A drawback of this approach, however, can be that switching LLM providers may be more difficult, since the APIs can differ slightly. This can be easily avoided by having the developer create a very simple wrapper over the calls, since conceptually all LLM providers work with the same input – it is just defined differently.
Structured Output from an LLM Model
The standard output of an LLM API call is unstructured. We can compare it to an answer from a person. The response will likely never be the same for the same question, unless it is a yes/no question. This is why structured output 2 is used. It allows you to define the data structure that the LLM must return. The structure is typically defined in json format. This feature allows us to bring a bit more predictability to our AI applications.
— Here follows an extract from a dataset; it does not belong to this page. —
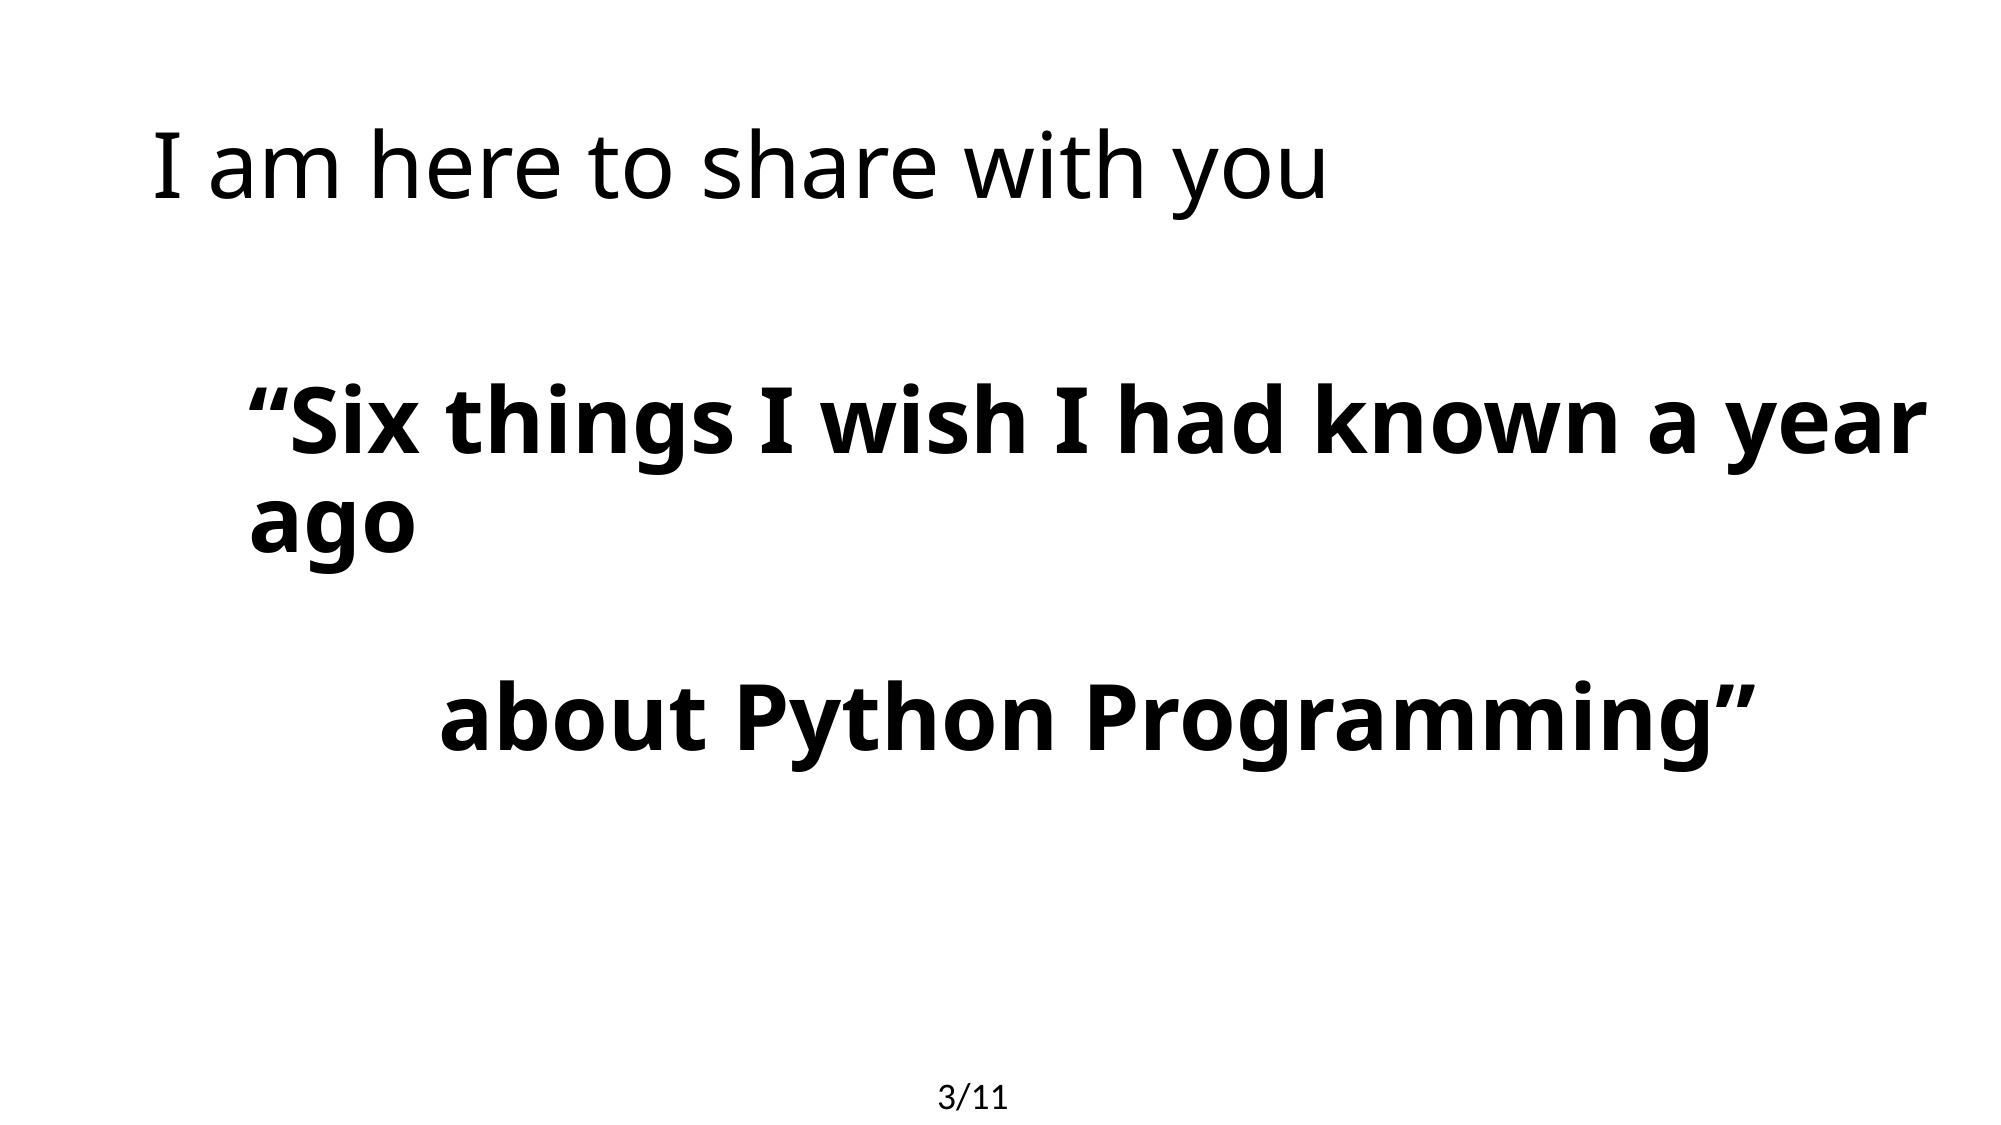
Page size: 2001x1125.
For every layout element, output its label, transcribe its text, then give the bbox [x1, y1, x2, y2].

The OpenAI Python client cleverly uses the Pydantic library, which is commonly used for defining types in Python. So instead of defining a complex json, it is enough to create a model and use it in the LLM call. Pydantic also supports describing individual properties of the type, which are then used in the structured output definition. For example:
class InitialResponseSchema(ChoiceModel):
"""
Entrypoint to the request chain from the user.
"""
service: Service = Field(description="Service the on call issue is about")
severity: int = Field(
description="The severity of the request (1=high, 2=medium, 3=low)."
)
response = client.responses.create(
model="gpt-5",
input="Clasify the request",
response_format=InitialResponseSchema,
)
Conclusion
This blog post described 2 ways to write AI applications, their advantages and disadvantages. For our purposes, we chose the raw API calls approach, as it allows us to bring greater stability, predictability, and easier debugging.